I'm thinking the power brick may be the issue but not sure.

Any suggestions on how I can try and fix this?
I have no issue messing with the electrical innards.
I tried googling but all I get a links to buy a new one LOL

Even suggestions on souping it up or modding the hardware to make a better light would be appreciated.


----------



## JasonM (Nov 26, 2011)

Most likely your led driver is gone


----------



## Majoram (Feb 26, 2010)

JasonM said:


> Most likely your led driver is gone


Thanks.
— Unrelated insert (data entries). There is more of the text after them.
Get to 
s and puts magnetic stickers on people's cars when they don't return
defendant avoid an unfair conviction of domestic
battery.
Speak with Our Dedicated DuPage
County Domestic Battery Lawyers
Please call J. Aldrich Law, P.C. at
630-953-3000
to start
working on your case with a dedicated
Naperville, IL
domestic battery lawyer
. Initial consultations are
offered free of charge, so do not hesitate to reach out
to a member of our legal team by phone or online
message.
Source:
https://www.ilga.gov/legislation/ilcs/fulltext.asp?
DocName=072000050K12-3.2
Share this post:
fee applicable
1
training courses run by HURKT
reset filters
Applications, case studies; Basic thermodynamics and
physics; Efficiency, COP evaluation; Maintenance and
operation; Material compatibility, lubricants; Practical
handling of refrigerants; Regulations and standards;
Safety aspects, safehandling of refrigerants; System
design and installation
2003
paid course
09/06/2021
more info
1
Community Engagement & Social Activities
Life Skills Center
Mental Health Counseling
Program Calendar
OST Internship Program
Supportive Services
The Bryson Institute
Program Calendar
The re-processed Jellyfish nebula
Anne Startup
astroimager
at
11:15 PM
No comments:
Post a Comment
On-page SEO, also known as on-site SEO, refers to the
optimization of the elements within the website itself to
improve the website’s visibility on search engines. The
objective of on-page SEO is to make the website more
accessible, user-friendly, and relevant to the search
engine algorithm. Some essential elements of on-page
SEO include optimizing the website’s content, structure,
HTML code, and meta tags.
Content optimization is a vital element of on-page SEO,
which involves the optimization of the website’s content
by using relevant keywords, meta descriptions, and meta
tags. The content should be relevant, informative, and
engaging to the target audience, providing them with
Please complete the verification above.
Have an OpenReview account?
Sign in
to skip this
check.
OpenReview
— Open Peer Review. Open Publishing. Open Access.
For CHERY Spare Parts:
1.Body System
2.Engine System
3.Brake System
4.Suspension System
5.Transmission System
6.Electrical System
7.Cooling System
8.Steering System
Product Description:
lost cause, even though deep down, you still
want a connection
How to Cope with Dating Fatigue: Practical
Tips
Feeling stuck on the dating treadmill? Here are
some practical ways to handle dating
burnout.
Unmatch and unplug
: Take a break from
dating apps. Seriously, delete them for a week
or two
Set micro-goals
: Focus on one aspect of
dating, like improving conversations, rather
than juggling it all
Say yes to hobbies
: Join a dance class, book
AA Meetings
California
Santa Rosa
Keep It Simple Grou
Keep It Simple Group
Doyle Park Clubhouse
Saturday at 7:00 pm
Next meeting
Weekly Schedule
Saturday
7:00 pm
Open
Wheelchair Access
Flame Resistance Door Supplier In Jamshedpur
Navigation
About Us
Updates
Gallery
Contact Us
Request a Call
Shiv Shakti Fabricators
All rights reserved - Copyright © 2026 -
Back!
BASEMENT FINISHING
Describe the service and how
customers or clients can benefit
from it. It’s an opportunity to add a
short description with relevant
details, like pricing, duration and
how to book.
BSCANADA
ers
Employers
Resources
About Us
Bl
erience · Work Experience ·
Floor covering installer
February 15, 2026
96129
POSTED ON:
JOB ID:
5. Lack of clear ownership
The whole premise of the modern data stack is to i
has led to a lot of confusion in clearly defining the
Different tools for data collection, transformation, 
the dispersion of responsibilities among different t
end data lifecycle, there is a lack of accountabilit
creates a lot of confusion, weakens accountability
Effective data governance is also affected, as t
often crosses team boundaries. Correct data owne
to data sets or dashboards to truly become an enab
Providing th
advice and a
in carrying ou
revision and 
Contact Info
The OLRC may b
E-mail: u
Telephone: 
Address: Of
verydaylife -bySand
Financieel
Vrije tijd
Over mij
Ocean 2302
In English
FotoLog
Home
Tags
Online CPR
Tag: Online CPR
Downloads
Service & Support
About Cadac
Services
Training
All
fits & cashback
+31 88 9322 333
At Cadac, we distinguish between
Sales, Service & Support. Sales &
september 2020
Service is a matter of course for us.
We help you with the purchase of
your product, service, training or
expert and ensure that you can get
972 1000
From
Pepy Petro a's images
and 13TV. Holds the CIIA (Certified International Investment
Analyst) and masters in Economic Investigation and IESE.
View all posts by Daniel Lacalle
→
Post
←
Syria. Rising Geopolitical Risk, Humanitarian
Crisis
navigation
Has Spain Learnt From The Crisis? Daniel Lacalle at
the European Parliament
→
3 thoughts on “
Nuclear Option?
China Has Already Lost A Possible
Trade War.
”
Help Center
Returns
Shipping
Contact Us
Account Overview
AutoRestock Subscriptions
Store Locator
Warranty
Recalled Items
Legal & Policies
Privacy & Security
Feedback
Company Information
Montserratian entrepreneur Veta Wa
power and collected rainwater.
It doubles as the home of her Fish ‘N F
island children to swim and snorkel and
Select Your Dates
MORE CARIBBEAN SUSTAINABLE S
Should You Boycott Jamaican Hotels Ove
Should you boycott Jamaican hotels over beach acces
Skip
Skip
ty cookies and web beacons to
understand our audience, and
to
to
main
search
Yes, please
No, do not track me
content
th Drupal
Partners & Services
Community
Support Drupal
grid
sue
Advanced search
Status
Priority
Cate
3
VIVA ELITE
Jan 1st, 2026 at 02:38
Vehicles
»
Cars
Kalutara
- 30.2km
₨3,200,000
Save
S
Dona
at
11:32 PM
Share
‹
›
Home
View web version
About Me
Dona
Any suggestions on what is the best solution?
Should I just get a new power brick (if there is such a think as a generic one)?
Or open it up and do some repairs?


----------



## Aqualien (Jan 13, 2018)

Hi

See if there are any details on your powersupply , see if you get any power at the output.
I looked at your light for specifics but can't find to much.
Usually these LED strips run on 12V and in your case 48" shows as 71 watt.
You can get a powersupply on ebay for not to much , you'll need a minimum of 6A , which provides 72 W (VxA=Watt) I'd go for an 8A (96W) version , but first make sure it actually is the powersupply.
EDIT: I found the Marquis is T5HO , you do not have the Edge , if that's the case ignore what I replied previous.


----------



## charlie1 (Dec 1, 2011)

Perhaps taking the fixture you your local Big Al's ( think they sell these fixture) and kindly ask them to power it up with one of their power supply will determine if it is the power supply.


----------